Source extract -
•••••

This pair of sentences is demonstrably consistent in Hilbert’s sense. But on the interpretation of Frege suggested here, this consistency (in Hilbert’s sense) does not ensure that the thoughts expressed by these sentences under their ordinary interpretation form a consistent collection. If, for example, Frege understands the relation ‘between’ as susceptible to conceptual analysis in such a way that its definition underwrites the proof of a contradiction from (the thoughts expressed by) the pair of sentences, then that pair is, in Frege’s sense, inconsistent.
The idea that Frege takes provability to be sensitive to conceptual analysis in the way just suggested is taken, on this account, to be evident in the strategy Frege employs in his life-long attempt to demonstrate his logicist thesis, the thesis that the truths of arithmetic are provable from pure logic. In the course of that project, Frege regularly provides demonstrations that a given thought τ follows logically from a set T of thoughts, in a way that involves two steps. First, Frege subjects τ and/or the members of T to conceptual analysis, bringing out previously-unrecognized conceptual complexity in those thoughts. Secondly, he proves the thus-analyzed version of τ from the thus-analyzed members of T. For example, Frege takes himself to demonstrate that the thought expressed by
- (i)
- The sum of two multiples of a number is a multiple of that number
follows logically from the thoughts expressed by
- (ii)
- \(\forall m\; \forall n\; \forall p((m+n)+p = m+(n+p))\)

•••••

Provided material -
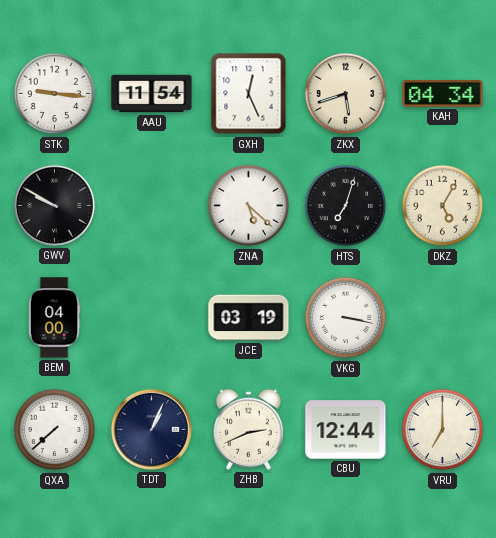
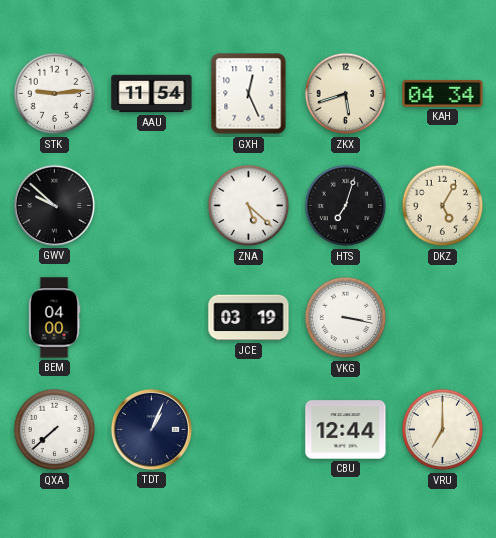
STK: 9:16 -> 9:14
GWV: 9:50 -> 9:52
ZHB: 2:41 -> none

•••••

Goals -
1. Name every variable bound by a universal quantifier in the formula labeled (ii) in the Frege extract.
2. Answer these from the Frege extract:
(a) Which relation is given as one Frege might take to be open to conceptual analysis?
(b) What does the logicist thesis hold?
(c) In Frege's two-step demonstrations, what is done in the first step?

Solutions -
1. m, n, p

2.
(a) The relation ‘between’.
(b) That the truths of arithmetic are provable from pure logic.
(c) Frege subjects τ and/or the members of T to conceptual analysis, bringing out previously-unrecognized conceptual complexity in those thoughts.